Deportation of children: Former spa children demand that harassment be dealt with

Sending children
Former spa children are calling for the harassment to be dealt with

The historical postcard shows the “Waldhaus” children’s hospital in Bad Salzdetfurth. In this home and similar facilities, small children and school children are said to have been mistreated in the post-war period. photo

© Hauke-Christian Dittrich/dpa

For decades, millions of children were sent to treatment without their parents for six weeks. Many experienced beatings and mental cruelty. They exchange ideas at a congress.

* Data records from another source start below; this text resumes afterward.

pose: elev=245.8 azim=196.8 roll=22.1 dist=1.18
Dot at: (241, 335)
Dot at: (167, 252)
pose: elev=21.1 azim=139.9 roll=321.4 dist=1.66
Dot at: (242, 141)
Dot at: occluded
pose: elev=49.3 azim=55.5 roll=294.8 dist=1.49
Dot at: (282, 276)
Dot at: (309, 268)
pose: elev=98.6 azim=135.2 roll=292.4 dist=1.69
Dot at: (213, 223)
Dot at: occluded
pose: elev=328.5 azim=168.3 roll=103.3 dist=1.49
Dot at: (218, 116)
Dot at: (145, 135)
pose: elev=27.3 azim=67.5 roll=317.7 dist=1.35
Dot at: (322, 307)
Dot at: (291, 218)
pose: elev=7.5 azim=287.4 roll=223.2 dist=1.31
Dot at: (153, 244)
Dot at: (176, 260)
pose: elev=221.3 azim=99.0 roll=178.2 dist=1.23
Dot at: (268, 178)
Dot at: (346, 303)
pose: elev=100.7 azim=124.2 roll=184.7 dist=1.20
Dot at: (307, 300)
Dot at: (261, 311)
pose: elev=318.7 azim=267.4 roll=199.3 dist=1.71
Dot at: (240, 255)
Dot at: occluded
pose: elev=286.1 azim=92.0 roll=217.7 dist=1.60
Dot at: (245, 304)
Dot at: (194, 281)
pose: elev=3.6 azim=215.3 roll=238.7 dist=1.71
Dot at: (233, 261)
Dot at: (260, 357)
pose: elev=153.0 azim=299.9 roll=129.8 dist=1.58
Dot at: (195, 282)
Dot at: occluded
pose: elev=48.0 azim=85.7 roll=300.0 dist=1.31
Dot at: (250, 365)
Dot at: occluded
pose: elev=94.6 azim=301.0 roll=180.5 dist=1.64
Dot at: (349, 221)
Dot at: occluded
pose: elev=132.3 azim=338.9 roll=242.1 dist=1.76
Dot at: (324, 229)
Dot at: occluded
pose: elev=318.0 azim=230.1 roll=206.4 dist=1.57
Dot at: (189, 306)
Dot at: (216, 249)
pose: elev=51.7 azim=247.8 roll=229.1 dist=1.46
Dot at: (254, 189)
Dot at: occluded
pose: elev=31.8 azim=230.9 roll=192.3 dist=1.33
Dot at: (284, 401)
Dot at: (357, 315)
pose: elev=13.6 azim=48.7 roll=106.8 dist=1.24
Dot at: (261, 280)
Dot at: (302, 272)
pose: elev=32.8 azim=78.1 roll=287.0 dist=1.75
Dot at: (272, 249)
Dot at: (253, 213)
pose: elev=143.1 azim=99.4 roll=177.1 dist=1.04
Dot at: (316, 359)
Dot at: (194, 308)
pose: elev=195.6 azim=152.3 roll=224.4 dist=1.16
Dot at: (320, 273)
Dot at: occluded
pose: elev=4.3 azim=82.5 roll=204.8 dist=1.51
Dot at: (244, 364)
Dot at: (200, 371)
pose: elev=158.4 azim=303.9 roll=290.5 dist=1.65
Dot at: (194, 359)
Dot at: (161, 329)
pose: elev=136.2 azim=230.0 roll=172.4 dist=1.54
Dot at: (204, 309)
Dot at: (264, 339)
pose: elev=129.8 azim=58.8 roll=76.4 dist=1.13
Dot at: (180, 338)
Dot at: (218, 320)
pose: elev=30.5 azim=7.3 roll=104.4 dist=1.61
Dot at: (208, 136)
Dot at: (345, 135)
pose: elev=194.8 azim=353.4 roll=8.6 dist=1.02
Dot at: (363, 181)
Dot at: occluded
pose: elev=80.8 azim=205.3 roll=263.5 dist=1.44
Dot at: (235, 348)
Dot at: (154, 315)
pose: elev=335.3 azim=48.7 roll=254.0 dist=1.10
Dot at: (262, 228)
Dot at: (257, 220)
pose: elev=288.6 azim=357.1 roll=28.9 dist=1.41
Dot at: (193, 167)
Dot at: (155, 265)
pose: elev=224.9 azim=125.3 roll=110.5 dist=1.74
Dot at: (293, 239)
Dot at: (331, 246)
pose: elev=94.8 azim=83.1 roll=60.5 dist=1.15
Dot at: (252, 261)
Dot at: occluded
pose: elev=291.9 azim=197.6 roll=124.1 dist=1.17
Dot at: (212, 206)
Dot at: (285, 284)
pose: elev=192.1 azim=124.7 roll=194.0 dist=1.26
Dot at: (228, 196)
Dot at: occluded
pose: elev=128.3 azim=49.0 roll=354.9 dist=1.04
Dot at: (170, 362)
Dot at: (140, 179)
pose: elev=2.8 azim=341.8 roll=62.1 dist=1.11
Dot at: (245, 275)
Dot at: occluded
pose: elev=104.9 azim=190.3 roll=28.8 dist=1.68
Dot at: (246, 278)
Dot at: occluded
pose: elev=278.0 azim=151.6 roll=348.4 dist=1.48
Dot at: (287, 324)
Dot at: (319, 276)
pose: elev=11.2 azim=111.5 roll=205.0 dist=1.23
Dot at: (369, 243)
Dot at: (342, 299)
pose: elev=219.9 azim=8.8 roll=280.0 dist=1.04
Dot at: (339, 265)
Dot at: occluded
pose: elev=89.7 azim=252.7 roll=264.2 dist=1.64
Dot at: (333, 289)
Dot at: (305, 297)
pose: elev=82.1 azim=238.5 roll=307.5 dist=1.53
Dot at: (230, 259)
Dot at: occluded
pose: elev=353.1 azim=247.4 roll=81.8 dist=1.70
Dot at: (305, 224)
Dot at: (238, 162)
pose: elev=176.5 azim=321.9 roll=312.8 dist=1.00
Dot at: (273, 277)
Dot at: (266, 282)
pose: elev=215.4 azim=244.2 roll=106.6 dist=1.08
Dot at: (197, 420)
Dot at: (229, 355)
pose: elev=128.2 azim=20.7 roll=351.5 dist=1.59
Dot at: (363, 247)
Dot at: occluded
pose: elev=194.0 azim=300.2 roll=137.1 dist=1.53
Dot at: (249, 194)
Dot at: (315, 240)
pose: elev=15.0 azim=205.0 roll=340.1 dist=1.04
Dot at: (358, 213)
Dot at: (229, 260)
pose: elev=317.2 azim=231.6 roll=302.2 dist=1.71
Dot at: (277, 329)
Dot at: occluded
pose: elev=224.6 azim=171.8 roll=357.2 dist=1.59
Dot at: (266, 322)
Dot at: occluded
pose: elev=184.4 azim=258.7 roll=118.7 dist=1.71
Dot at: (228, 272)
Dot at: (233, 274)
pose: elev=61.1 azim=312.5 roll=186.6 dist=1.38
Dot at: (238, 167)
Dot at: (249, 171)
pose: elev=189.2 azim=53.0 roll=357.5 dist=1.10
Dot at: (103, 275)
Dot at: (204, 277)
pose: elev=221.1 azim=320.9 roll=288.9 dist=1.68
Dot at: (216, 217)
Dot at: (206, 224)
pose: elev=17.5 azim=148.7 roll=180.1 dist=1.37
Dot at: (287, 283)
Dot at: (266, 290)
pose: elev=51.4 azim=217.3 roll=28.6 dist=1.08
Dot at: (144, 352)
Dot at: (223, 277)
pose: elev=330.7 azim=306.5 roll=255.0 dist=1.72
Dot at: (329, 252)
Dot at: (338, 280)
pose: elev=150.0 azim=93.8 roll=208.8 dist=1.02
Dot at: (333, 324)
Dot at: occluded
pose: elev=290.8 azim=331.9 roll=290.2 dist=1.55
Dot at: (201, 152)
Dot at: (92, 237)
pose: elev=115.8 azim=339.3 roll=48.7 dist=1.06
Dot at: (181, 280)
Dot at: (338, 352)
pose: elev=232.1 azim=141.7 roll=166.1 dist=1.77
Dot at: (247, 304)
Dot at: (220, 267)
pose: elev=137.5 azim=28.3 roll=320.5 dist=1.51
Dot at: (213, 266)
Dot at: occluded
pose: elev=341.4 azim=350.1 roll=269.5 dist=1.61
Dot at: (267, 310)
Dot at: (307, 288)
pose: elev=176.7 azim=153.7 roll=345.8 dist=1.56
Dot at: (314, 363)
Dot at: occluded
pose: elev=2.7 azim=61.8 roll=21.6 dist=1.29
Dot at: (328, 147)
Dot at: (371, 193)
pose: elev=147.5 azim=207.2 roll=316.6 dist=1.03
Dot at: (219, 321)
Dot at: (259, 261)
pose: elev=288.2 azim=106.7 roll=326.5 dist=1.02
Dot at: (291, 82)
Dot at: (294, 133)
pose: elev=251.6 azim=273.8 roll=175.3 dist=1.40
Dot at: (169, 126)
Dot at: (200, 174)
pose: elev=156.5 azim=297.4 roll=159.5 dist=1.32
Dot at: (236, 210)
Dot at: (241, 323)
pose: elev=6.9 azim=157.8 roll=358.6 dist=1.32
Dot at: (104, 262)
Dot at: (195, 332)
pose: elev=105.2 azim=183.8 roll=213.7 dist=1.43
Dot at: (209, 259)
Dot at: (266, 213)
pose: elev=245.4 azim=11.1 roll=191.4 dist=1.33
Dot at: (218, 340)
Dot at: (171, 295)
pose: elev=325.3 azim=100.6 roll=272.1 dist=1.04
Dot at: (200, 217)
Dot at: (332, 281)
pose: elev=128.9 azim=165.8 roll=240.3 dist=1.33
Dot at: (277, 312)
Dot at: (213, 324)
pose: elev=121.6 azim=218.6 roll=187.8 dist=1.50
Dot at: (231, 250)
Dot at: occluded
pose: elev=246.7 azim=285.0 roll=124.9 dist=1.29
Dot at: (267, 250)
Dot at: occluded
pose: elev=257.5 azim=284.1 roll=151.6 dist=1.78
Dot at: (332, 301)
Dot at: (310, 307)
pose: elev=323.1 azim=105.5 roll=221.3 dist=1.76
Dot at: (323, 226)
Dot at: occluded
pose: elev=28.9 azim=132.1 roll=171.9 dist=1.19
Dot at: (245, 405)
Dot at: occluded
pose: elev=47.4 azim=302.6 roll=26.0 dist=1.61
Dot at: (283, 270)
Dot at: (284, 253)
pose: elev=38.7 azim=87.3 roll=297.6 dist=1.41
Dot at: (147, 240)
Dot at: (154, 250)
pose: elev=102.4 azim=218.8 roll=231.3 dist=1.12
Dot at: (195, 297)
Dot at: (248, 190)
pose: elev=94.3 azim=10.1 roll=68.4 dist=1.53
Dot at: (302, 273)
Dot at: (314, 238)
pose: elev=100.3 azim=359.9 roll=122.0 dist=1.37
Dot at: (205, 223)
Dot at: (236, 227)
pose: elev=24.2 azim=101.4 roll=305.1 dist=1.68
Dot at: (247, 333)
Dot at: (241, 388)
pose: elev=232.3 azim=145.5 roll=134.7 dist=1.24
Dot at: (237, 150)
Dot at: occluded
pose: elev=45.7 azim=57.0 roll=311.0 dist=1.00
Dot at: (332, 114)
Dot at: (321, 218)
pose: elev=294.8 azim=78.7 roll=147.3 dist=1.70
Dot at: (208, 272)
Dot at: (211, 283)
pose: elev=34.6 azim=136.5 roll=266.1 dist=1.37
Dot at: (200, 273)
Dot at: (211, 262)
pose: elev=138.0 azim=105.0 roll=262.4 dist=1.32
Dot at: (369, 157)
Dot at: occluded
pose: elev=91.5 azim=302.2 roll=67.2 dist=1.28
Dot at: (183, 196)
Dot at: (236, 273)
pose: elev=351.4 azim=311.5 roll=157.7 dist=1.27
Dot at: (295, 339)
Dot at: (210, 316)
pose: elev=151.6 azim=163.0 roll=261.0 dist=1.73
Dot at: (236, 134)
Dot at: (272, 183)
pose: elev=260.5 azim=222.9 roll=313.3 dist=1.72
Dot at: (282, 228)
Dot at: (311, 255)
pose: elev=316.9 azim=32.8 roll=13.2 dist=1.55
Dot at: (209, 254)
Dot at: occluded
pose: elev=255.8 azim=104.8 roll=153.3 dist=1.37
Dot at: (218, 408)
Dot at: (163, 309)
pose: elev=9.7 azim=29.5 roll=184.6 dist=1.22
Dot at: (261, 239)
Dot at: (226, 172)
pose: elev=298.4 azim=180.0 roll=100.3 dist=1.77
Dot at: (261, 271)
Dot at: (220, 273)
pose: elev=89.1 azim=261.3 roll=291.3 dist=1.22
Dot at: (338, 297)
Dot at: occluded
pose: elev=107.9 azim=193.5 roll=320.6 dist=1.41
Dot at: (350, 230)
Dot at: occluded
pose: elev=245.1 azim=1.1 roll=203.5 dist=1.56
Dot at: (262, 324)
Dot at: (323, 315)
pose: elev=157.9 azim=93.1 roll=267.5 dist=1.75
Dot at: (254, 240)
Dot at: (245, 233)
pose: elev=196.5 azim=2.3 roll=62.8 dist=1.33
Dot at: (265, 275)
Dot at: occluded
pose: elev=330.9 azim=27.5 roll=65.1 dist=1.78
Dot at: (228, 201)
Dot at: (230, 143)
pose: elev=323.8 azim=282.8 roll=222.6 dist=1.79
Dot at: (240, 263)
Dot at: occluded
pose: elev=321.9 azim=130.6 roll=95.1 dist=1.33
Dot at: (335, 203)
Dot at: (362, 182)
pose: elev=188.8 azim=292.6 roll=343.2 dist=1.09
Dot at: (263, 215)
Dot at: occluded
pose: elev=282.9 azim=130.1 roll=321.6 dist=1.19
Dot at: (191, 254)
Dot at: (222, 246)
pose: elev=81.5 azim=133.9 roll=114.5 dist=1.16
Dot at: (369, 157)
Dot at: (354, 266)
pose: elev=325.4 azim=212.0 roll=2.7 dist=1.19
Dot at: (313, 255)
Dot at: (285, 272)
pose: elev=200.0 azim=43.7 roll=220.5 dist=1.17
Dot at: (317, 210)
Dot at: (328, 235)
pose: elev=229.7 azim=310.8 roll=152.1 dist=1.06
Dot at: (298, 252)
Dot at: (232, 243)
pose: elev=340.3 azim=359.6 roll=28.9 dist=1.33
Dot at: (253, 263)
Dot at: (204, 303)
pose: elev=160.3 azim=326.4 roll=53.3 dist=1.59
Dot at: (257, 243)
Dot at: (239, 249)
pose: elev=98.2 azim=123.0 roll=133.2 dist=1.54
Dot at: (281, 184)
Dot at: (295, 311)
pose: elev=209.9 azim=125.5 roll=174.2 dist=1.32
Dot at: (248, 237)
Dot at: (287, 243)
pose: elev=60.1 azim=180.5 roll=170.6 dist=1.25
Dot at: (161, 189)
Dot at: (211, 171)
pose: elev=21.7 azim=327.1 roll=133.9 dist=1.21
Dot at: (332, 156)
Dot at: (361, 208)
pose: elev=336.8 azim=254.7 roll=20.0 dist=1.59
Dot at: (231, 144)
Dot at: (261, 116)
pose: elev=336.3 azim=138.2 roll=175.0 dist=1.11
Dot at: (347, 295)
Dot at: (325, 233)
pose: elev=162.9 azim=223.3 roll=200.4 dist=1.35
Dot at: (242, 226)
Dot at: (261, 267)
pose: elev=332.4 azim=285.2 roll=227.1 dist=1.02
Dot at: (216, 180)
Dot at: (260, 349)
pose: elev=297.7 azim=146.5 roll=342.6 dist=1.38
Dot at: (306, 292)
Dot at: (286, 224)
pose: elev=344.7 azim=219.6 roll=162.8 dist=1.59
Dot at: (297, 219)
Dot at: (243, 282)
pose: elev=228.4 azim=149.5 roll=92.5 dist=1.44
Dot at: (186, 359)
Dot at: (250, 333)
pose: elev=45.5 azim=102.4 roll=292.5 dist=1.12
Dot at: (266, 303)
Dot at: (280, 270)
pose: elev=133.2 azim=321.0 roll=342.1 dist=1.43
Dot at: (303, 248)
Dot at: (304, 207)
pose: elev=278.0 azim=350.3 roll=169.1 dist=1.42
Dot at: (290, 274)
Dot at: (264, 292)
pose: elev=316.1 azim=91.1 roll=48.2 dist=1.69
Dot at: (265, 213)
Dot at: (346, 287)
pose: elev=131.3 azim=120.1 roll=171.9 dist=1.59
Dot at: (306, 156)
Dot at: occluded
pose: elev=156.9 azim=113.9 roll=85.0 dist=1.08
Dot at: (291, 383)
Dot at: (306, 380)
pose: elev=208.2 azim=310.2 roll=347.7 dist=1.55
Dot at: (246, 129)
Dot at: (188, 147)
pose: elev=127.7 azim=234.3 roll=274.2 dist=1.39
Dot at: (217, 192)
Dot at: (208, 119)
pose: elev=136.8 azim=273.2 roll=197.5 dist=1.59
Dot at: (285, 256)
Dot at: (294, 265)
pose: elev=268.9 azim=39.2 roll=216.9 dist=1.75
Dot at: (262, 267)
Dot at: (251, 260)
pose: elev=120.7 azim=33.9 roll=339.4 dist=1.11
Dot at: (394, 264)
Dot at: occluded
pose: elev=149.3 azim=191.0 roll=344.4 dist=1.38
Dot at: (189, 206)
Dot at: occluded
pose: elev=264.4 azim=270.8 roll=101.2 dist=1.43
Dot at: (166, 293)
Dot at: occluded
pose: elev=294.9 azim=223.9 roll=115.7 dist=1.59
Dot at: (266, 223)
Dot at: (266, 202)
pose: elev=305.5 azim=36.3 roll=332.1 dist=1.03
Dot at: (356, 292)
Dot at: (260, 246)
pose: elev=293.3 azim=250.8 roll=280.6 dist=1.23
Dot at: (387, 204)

Ban on speaking, compulsory sleep, harassment while eating: What happened in German children’s sanatoriums for decades after 1945 has not yet been comprehensively examined. Millions of children between the ages of two and twelve were sent to health resorts to recover without their parents – many returned traumatized. The Lower Saxony health resort of Bad Salzdetfurth was also a destination for sending children.

Those affected and scientists came to the federal congress here “The annual conference of the Sending Children Initiative and the Association for Processing and Researching Sending Children runs until Sunday. Among other things, three affected people will report on their experiences as spa children in the Waldhaus in Bad Salzdetfurth on Friday, as the organizers announced.

Three deaths in just a few months

In the home, in just a few months in 1969, a three-year-old was beaten to death by three six-year-old boys, a seven-year-old suffocated on vomit and a girl died as a result of an infection. According to a study commissioned by Diakonie, negligence can at least be assumed to some extent in all deaths.

Between 1950 and 1980 there was a mass deportation of healthy children, said Anja Röhl, founder of the Deportation Children Initiative. After that, the number of children’s cures fell dramatically. However, brutal behavior still existed in the remaining children’s sanatoriums until the mid-1990s.

Since 2019, more and more children who were previously deported have been breaking their silence. According to Röhl, around 10,000 of them filled out a standardized questionnaire, and there are also thousands of reports on their experiences on internet platforms – many of which talk about harassment and mistreatment.